- Born: 1940 (age 85–86) Trail British Columbia, Canada
- Education: University of British Columbia, London School of Economics
- Occupation: Businessperson
- Board member of: National Gallery of Canada Foundation. Chair
- Awards: member of the Order of Canada
- Website: https://thomasdaquino.ca

= Thomas d'Aquino =

Canadian entrepreneur, lawyer, philanthropist, businessperson (born 1940)

Thomas Paul d'Aquino CM is a Canadian entrepreneur, lawyer, philanthropist, businessperson, author, and educator. His business career spans over forty years, and he is currently the chairman of Thomas d'Aquino Capital and Inter counsel. From 1981 to 2009 he served as CEO of the Business Council of Canada, formerly the Canadian Council of Chief Executives, and is the long-serving chair of the National Gallery of Canada foundation. In 2019 he was made a member of the Order of Canada.

== Biography ==
d'Aquino was born in British Columbia, Canada. He attended the University of British Columbia, Queen's, and the London School of Economics.

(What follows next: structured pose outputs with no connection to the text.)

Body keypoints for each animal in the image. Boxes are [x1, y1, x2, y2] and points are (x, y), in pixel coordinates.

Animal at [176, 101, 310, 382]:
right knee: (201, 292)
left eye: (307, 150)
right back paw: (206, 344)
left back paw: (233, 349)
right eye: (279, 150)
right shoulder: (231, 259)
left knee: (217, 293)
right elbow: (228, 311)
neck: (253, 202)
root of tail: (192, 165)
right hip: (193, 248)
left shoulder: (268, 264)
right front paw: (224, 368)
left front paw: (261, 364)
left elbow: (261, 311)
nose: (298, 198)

Early in his career, he served as Special assistant to the Prime Minister and was an adjunct professor of law at the University of Ottawa. In 1976 d'Aquino started his own business and won strategic consulting mandates from major companies around the world. From 1981 to 2009, he served as the CEO of the Business Council of Canada, a group consisting of 150 CEOs of Canada's leading enterprises. He is currently the chairman of Thomas d'Aquino Capital and Intercounsel.

d'Aquino is the chair emeritus of the National Gallery of Canada Foundation, and has served in this position since 2002.

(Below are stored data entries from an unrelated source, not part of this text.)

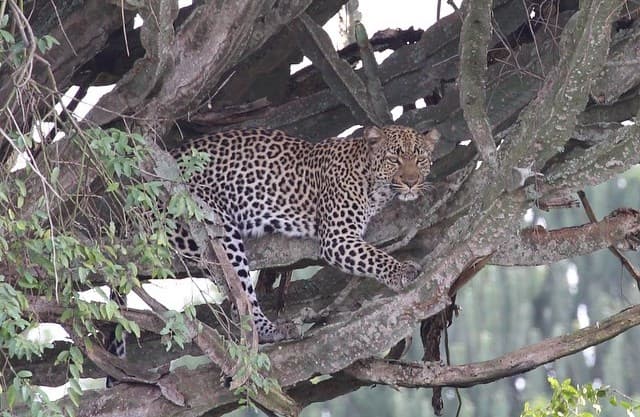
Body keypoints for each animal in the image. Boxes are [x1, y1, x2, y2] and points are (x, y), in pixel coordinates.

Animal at [165, 124, 441, 343]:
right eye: (394, 159)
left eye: (420, 160)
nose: (411, 182)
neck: (372, 183)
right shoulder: (337, 237)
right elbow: (374, 256)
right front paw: (401, 271)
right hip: (213, 224)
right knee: (240, 298)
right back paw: (269, 330)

He has authored numerous publications including Northern Edge: How Canadians Can Triumph in the Global Economy and most recently Private Power, Public Purpose.

d'Aquino has spoken in forty countries and over 100 cities worldwide and has been referred to as Canada's "most influential policy strategist" and its "leading global business ambassador." In 2009 d'Aquino was described by John Lorinc of The Globe and Mail as Canada's "behind-the-scenes prime minister" and the "most influential corporate tout" for almost 30 years. D'Aquino was listed among the top 100 most influential people in Canada in the 20th century.

== Awards and honours ==
Thomas d'Aquino has received numerous awards and honours for his decades of service. He is a member of the Order of Canada, the Order of Ottawa and a recipient of the Queen Elizabeth II Golden and Diamond Jubilee medals. The Italian president named him a knight commander, and he was awarded Mexico's highest foreign honour: the Order of the Aztec Eagle.. He holds three honorary degrees from Queen's, Wilfrid Laurier, and Western university.